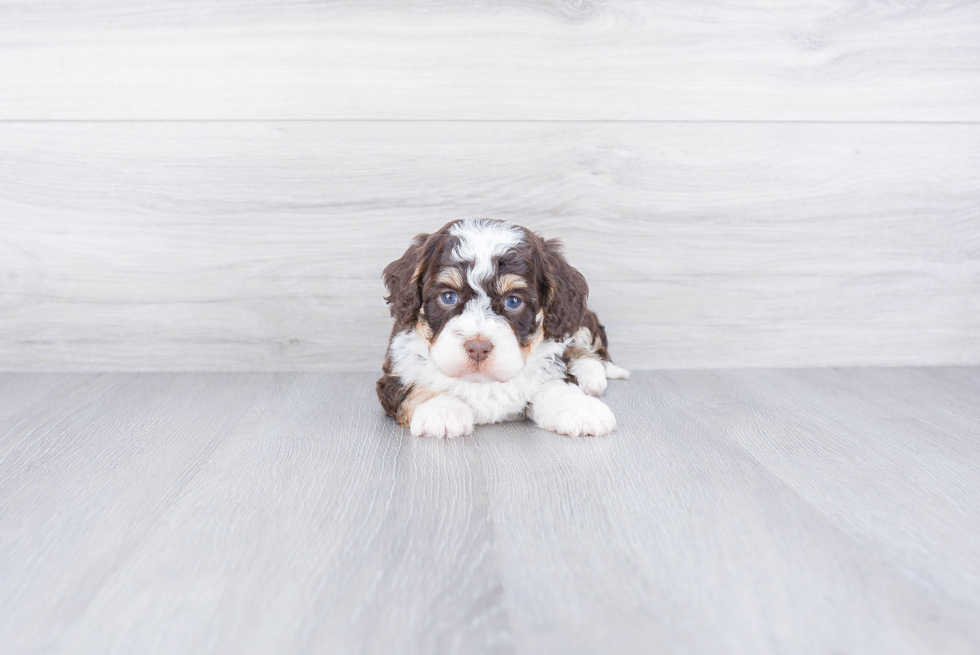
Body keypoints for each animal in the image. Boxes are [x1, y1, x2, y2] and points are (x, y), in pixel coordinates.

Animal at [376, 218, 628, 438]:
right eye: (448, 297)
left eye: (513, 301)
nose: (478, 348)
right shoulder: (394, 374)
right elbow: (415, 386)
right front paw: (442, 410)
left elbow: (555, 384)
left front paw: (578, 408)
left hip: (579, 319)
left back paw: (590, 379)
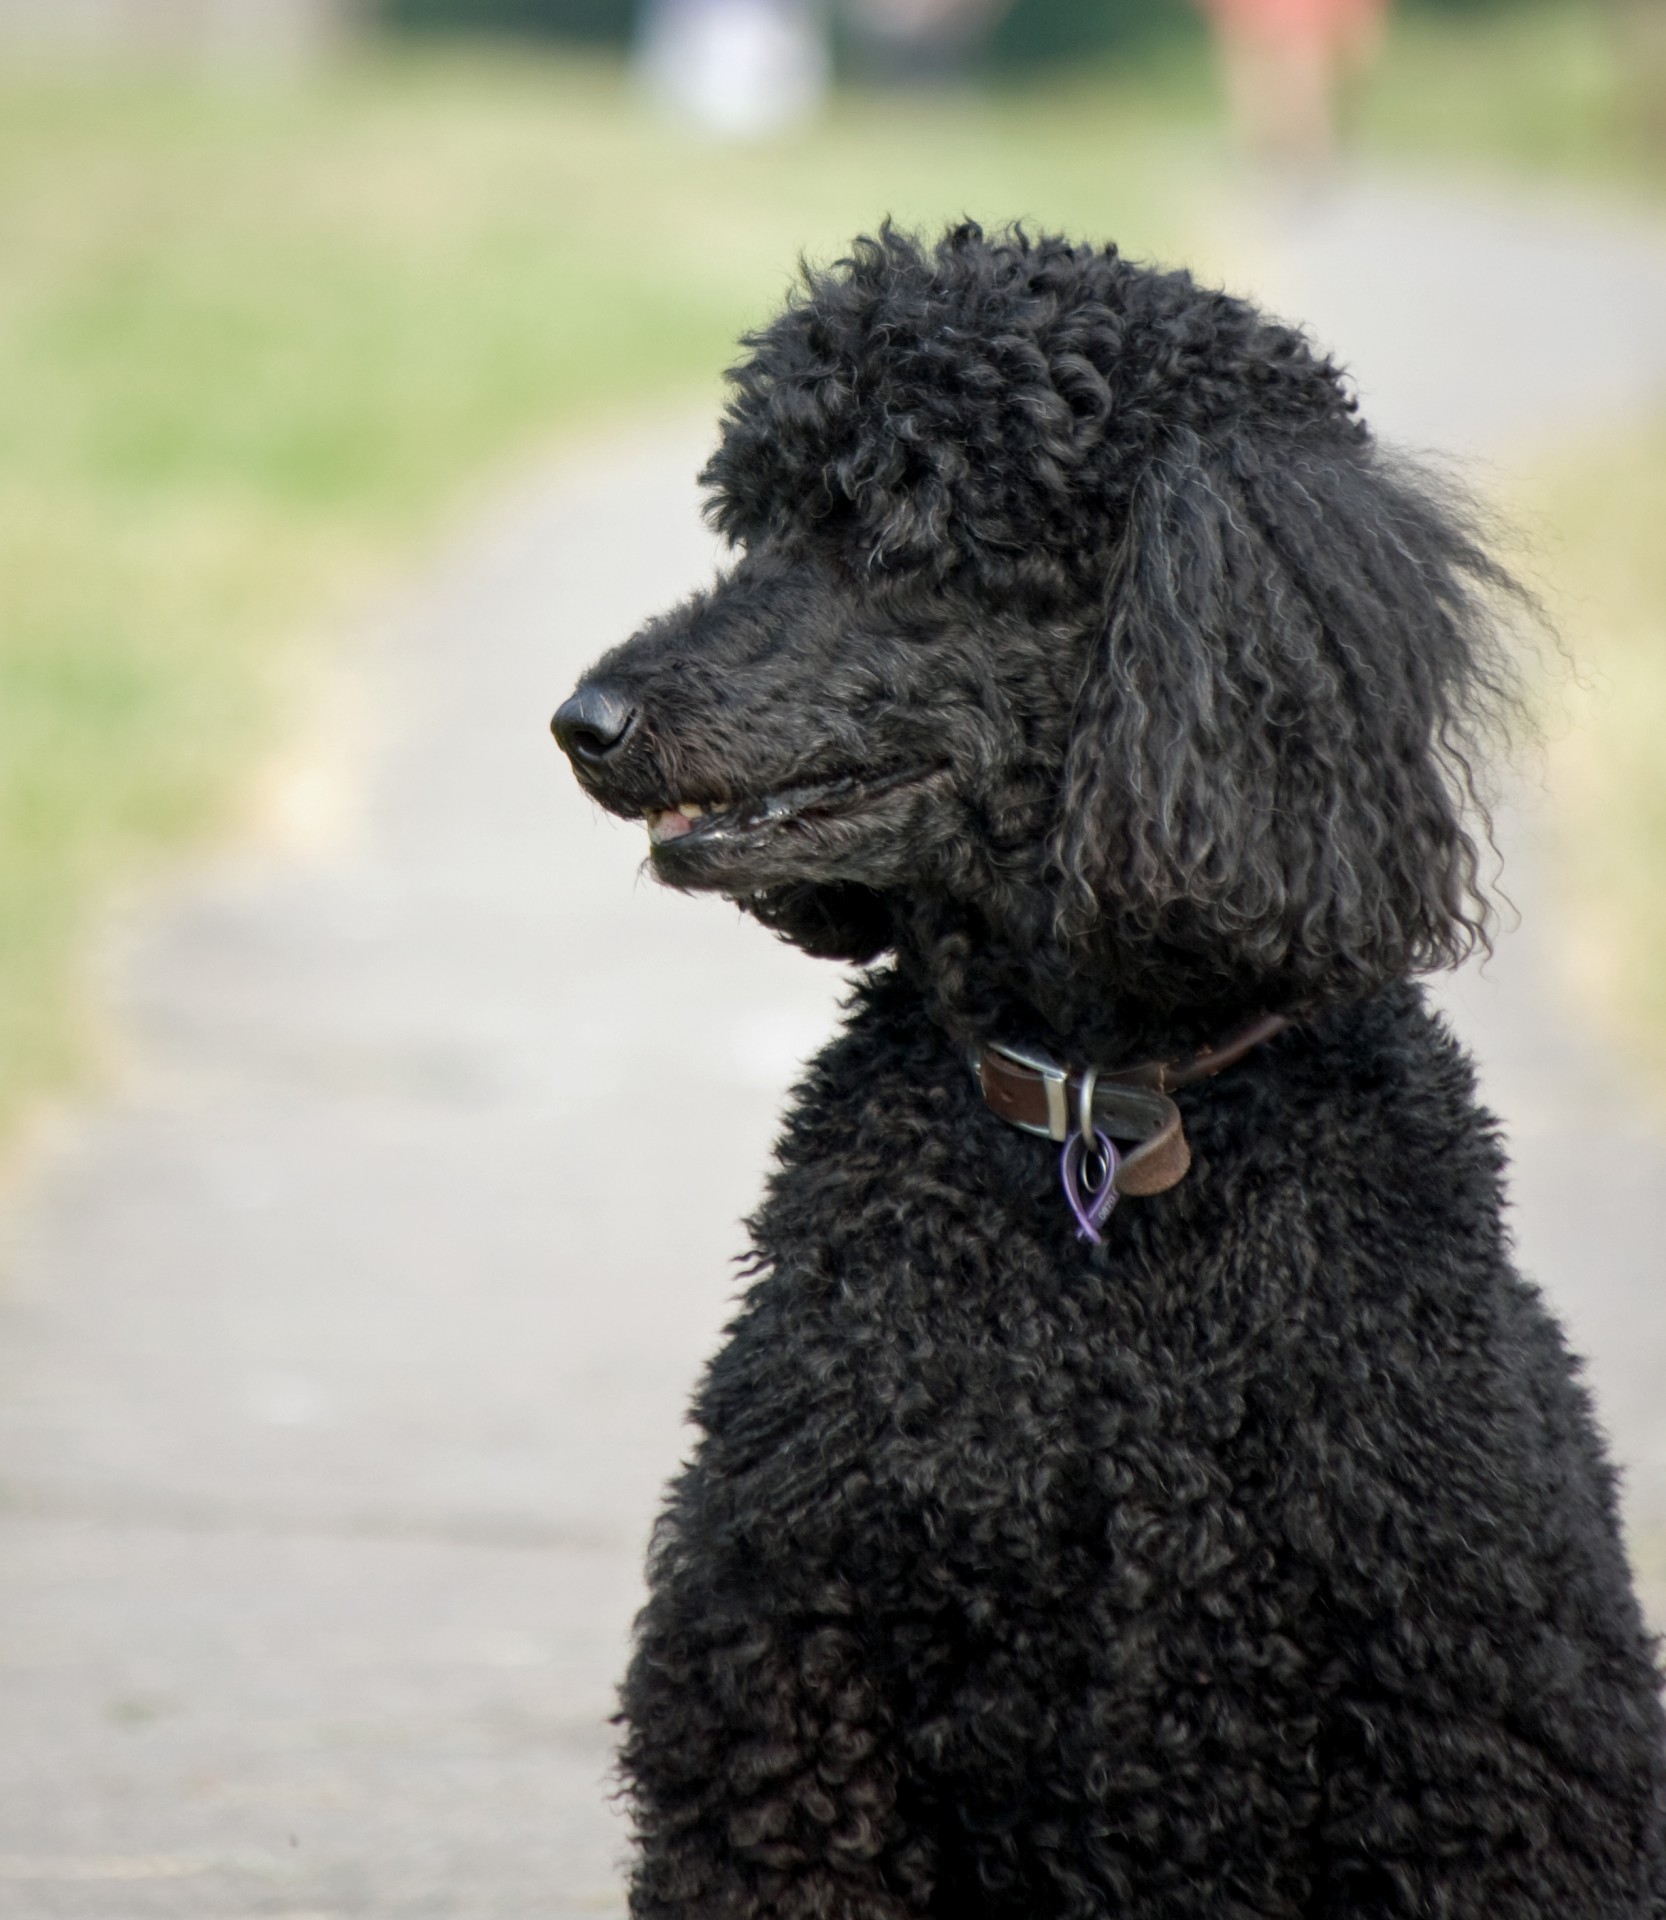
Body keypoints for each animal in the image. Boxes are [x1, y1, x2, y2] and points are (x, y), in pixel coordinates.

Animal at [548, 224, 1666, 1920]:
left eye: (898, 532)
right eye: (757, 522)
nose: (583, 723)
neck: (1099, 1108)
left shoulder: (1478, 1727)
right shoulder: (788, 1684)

§

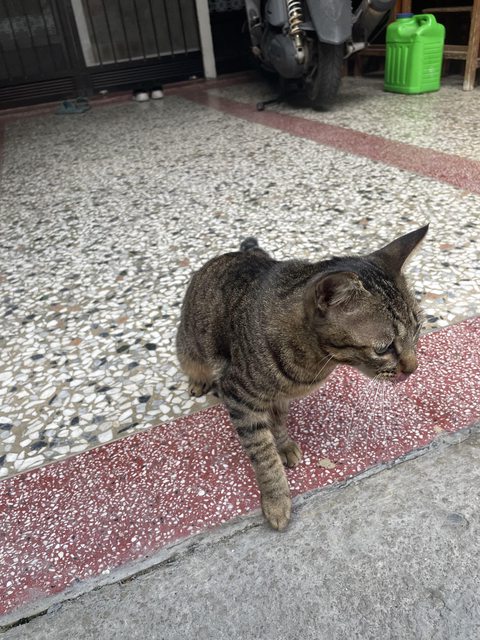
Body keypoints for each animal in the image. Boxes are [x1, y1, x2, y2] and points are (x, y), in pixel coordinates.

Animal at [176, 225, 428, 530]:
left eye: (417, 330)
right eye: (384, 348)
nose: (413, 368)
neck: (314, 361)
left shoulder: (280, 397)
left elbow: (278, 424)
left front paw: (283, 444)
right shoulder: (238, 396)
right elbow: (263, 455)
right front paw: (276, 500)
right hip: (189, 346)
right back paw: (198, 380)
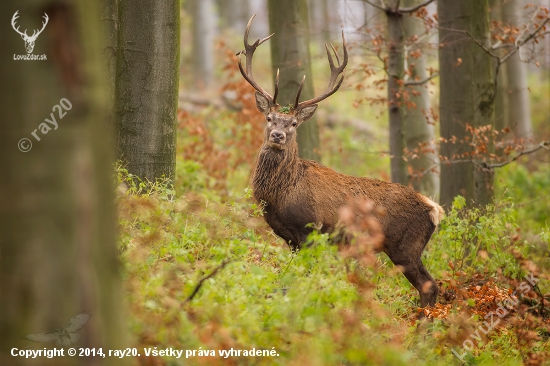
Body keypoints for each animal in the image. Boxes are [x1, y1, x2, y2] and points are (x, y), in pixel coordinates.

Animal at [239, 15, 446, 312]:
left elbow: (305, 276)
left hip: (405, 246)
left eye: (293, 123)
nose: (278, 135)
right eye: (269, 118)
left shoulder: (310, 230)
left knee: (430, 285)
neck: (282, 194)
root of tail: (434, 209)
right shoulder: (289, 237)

§

**What to work on**
Among the entries above, copy exactly only the lines starting with the one containing "left elbow: (305, 276)" and going through the one containing "right shoulder: (289, 237)", both ends included.

**Answer section**
left elbow: (305, 276)
left hip: (405, 246)
left eye: (293, 123)
nose: (278, 135)
right eye: (269, 118)
left shoulder: (310, 230)
left knee: (430, 285)
neck: (282, 194)
root of tail: (434, 209)
right shoulder: (289, 237)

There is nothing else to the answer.